[Elfsea] Making stocks

Vicki Marsh vmarsh at twmarsh.net
Sun Nov 20 12:49:11 PST 2011


Thank you, Master Gunter.

I plan on using these recipes this week to prepare for my holiday cooking. They are much healthier than MSG-laden bullion cubes.

Mistress Xene

Sent from myTouch 4G

----- Reply message -----
From: "Michael Gunter" <dookgunthar at hotmail.com>
To: "Barony of Elfsea" <elfsea at lists.ansteorra.org>, <steppes at lists.ansteorra.org>
Subject: [Elfsea] Making stocks
Date: Sun, Nov 20, 2011 5:19 am
Several people asked me about making stocks for the soups served at the Elfsea College so I just
figured I'd post some basics here.  Making stock is very easy but a bit time consuming. The best part
is that they are pretty much "fire and forget", put the stuff together, put on the stove and fuggedaboudit.
The ingredients don't have to be exact, use what you have. Measurements are approximate, just toss
in what you want.

Basic Vegetable Stock
Ingredients:1 onion, chopped1 carrot, chopped2 stalks celery, chopped
1 leek including the rough green part, cleaned and chopped1 potato, chopped into large chunks1/3 cup mushrooms, chopped in half3 cloves whole garlic3 bay leaves
6 sprigs of parsley with stems
1 sprig of fresh thyme with stem1 tbsp soy sauce8 cups water1/4 cup whole peppercorns
1 T kosher salt

Preparation:Leave the skins on the onions and potatoes, leave the carrots unscrapped. Just wash them.
Place all ingredients in a large pot and bring to a boil. Reduce heat and simmer for at least an hour.
Strain out the vegetables and remove the bay leaves. This broth can be used as a base for soups, gravies and more.
This makes a rather dark and cloudy stock but has very good flavor. If you wish a lighter stock then leave out the
potato and soy sauce.

White Chicken Stock
Chicken necks, carcass, feet (adds body, trust me on this) and wings about 3 pounds
1/2 tsp black peppercorns
5 sprigs of parsley, with stems
4 thyme sprigs, with stems
2 celery stalks, chopped into large chunks
1 or 2 bay leaves, depending on size
1 medium onion, peels on and quartered
1 carrot, chopped
1 garlic clove, crushed
8 cups cold water

Preparation:
This makes a very light stock. Good for delicate sauces and such.
Place the solid ingredients in a large stockpot, cover with water, adding more if needed.
Bring to a boil over medium-medium high heat. Simmer at least three hours, uncovered.
Skim and fat and foam that rises to the surface.
Strain through a colander.  Refrigerate stock overnight and remove the fat layer.

Brown Chicken Stock
5 lbs chicken pieces (carcass, legs, wings, feet, thighs, backs, necks, etc...)
2 onions, quartered
3 carrots, chopped
3 celery stalks, chopped
3 whole garlic cloves
1 T vegetable oil or spray of Pam

2 bay leaves
6 sprigs parsley, with stems
2 thyme sprigs, with stems (can also use 1/2 tsp dried but fresh is much better)
12 whole peppercorns
salt to taste

Preheat oven to 350F.
Arrange chicken and next 4 ingredients (through garlic) in a large roasting pan.
Toss with oil or spray with Pam to help browning and prevent sticking.
Put in oven and roast until browned, stirring a couple of times.  About 20 - 30 minutes.

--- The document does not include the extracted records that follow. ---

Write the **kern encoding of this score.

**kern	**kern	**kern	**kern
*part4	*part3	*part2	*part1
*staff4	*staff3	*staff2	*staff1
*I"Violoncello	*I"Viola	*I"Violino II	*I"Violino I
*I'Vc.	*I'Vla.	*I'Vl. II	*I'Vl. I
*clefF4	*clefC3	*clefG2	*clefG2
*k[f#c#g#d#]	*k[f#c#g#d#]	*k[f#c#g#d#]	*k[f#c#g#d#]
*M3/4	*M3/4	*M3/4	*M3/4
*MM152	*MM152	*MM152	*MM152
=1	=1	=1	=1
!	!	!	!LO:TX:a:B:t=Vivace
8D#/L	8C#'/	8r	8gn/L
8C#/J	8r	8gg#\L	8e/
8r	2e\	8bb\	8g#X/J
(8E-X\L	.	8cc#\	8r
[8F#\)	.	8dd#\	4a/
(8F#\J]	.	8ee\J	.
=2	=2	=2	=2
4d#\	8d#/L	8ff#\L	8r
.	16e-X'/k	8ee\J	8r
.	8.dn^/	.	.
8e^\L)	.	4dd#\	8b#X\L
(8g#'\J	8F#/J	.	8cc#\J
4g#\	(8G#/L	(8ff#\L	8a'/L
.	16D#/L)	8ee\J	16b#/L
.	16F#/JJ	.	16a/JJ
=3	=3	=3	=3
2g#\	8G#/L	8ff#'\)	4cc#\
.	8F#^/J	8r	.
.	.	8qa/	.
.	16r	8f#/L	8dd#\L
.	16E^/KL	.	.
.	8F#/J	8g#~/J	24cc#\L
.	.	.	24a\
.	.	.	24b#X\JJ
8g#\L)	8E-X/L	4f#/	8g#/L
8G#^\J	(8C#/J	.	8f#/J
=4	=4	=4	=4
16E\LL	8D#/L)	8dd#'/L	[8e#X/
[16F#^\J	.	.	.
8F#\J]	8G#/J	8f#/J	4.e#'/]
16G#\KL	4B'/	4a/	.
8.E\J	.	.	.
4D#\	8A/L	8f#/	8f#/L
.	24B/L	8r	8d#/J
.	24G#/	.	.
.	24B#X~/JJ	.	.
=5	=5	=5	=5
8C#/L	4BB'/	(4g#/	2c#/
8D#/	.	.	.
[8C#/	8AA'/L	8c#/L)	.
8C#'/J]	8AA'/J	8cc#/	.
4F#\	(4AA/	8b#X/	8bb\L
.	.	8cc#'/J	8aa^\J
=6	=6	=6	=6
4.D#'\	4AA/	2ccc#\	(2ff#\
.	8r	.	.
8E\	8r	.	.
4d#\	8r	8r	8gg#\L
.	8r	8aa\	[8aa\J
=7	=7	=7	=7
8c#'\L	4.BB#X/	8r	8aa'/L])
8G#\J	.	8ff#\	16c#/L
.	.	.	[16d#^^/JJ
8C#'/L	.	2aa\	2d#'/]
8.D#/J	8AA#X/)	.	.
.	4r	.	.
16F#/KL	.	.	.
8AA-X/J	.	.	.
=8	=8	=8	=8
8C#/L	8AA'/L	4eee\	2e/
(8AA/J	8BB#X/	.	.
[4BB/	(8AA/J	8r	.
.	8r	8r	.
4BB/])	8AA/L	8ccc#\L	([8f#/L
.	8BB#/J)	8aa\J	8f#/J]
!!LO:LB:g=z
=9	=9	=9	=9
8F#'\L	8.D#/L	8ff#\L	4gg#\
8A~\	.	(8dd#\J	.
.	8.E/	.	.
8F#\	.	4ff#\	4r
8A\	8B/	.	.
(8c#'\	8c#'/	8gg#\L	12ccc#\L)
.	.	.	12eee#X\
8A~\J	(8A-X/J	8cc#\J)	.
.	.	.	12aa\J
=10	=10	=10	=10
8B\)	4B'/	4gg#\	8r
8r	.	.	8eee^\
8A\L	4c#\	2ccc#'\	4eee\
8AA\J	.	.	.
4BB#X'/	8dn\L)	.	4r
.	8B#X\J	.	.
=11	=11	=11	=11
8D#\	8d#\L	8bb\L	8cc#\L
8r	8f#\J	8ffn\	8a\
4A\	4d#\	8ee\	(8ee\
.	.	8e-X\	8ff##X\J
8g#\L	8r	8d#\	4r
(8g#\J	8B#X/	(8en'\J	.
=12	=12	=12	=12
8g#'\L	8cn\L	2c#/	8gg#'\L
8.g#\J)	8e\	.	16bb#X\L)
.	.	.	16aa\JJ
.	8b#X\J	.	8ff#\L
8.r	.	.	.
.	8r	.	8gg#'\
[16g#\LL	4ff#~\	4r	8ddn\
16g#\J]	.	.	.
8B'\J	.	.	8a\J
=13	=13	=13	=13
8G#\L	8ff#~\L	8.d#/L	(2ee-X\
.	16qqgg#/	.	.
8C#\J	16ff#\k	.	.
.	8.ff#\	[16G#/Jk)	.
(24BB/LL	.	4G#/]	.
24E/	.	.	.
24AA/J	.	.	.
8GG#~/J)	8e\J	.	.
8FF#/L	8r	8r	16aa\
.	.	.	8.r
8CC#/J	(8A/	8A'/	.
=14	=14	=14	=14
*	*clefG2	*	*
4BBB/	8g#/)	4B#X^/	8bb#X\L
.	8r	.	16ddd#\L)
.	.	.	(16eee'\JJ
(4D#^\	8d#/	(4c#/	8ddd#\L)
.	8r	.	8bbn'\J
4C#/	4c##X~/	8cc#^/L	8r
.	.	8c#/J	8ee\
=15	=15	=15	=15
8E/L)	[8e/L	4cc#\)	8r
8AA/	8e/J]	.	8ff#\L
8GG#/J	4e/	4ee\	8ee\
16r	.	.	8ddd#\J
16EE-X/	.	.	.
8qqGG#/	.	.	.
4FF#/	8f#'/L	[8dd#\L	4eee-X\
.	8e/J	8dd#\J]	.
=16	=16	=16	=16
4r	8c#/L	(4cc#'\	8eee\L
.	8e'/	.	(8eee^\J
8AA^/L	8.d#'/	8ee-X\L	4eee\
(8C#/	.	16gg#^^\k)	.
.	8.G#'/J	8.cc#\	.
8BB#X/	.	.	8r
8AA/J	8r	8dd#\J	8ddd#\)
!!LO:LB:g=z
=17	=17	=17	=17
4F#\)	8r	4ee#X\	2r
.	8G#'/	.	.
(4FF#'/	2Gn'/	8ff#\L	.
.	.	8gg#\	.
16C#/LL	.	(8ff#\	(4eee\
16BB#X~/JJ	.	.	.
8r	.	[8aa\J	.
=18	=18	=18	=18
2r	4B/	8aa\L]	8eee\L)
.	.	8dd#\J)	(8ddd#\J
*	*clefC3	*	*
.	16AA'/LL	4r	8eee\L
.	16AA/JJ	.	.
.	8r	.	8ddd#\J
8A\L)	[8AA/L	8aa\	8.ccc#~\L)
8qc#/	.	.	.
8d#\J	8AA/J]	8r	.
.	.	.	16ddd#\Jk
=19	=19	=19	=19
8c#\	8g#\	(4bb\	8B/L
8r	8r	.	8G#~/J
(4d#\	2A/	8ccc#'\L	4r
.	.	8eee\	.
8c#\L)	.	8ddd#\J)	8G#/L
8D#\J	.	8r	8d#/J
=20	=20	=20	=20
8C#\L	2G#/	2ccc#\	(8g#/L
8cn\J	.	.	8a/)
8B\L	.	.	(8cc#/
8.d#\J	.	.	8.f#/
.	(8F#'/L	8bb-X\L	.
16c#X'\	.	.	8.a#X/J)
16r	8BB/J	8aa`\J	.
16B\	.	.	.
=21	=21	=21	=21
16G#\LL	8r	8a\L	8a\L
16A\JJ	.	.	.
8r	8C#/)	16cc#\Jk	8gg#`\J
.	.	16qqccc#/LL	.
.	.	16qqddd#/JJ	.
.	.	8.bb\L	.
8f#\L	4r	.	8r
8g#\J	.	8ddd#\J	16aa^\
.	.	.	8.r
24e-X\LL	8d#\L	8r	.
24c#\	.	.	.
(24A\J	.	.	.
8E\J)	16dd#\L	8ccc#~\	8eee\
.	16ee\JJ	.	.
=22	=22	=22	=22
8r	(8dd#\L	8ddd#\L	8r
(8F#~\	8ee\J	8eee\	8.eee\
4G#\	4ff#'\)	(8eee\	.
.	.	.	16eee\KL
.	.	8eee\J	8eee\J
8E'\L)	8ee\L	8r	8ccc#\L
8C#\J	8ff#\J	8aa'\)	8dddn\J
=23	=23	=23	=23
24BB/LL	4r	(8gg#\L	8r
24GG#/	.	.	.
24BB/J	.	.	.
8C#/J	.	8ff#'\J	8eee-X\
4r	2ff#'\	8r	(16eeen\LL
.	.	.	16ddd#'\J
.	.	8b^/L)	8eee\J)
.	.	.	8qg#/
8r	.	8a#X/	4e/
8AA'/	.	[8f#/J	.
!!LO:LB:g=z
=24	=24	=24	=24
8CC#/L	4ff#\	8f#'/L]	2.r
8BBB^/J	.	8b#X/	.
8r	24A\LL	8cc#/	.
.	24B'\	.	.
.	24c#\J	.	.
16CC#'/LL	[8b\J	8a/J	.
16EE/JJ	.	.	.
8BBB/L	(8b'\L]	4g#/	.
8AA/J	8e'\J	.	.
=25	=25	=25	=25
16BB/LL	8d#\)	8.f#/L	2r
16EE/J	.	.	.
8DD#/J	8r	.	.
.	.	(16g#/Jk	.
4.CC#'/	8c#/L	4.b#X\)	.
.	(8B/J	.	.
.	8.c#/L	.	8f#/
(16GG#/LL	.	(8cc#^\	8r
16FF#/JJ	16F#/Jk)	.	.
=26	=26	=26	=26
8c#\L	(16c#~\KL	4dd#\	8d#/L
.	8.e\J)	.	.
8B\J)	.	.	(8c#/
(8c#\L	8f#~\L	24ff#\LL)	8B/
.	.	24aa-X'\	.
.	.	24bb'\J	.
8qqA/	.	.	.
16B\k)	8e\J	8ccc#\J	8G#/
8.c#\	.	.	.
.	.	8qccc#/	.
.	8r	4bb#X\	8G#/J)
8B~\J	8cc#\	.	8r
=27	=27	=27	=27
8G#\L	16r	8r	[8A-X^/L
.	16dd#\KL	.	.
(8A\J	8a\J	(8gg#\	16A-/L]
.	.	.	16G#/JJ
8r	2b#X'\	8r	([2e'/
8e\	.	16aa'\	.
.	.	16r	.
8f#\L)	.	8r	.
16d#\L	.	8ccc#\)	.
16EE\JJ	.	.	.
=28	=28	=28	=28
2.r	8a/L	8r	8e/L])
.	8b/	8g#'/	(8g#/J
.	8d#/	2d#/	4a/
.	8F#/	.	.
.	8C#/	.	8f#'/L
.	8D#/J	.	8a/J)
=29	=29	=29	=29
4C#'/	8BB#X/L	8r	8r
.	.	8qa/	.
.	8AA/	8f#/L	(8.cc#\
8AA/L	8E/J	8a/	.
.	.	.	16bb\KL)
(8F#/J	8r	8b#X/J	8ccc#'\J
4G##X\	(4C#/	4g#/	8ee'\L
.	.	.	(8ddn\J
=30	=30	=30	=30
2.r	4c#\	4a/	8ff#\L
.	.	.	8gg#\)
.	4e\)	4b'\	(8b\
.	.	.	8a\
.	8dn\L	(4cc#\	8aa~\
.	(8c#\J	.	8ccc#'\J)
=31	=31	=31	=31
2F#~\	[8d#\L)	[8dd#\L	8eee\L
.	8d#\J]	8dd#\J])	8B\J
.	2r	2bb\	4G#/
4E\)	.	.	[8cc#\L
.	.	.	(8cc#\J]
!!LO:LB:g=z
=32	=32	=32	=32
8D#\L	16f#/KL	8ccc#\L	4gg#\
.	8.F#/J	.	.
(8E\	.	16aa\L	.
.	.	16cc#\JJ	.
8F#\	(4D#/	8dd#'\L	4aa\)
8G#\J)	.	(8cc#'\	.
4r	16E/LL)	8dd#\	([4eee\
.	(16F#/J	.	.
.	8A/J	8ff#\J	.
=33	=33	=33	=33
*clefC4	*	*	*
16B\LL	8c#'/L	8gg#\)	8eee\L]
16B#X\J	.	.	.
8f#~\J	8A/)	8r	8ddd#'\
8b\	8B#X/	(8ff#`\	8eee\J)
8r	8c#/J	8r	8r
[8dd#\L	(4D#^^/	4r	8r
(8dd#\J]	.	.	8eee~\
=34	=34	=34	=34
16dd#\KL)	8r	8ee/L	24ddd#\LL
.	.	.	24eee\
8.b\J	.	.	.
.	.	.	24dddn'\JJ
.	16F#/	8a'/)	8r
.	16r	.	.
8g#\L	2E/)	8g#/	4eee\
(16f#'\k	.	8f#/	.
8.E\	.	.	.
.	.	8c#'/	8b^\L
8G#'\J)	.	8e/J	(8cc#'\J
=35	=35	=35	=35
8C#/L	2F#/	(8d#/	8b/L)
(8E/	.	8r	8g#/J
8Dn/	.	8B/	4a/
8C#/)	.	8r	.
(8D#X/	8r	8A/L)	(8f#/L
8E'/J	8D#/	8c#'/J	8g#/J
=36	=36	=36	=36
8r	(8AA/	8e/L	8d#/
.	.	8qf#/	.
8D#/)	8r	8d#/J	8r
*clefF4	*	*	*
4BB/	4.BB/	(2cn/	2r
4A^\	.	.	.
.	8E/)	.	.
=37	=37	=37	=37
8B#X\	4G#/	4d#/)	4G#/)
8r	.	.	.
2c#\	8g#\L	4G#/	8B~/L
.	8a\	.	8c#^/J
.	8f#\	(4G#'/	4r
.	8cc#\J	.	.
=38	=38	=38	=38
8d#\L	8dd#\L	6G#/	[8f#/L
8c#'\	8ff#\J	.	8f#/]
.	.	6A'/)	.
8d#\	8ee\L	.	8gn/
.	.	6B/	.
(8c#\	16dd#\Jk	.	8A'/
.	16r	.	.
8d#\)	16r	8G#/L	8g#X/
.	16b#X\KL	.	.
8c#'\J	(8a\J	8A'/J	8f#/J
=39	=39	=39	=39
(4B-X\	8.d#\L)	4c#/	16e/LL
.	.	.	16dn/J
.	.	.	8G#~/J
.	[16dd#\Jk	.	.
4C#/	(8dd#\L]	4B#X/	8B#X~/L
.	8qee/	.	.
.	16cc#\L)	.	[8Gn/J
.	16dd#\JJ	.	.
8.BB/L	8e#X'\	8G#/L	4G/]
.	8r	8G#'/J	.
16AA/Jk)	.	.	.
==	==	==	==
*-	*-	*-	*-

Remove from oven and place in a large stockpot, cover with water and add remaining
ingredients. 
To the hot roasting pan, pour in a cup of water and scrape up any stuck on bits, I often
like to use a cup of white wine for this if you desire. Add this to the stock pot.
Add the rest of the ingredients. 
Bring stock up to a boil then reduce to a simmer. Simmer for about three hours, uncovered.
Remove any foam and fat with a spoon. 
Taste and adjust seasonings. 
If you like, towards the end of the cooking you can add chicken breasts and reserve the meat.
Strain stock into a large bowl or pot. Retain and shred the meat. 
Chill stock and remove the fat layer.

You can make pork, beef, lamb or any other kind of stock following the same basic rules.
Use pork necks, ham bones, a smoked ham hock works nice, any leftover pork bones.
Use beef marrowbones or stock bones. And these can be done either White or Roasted as well.

I often like to add white wine to my stocks. Remember, these are just guideline so do with them
as you like. Stock freezes very well. Keep a supply on hand in both large quantities for soups and
as ice cubes to add a bit of flavor to dishes and sauce.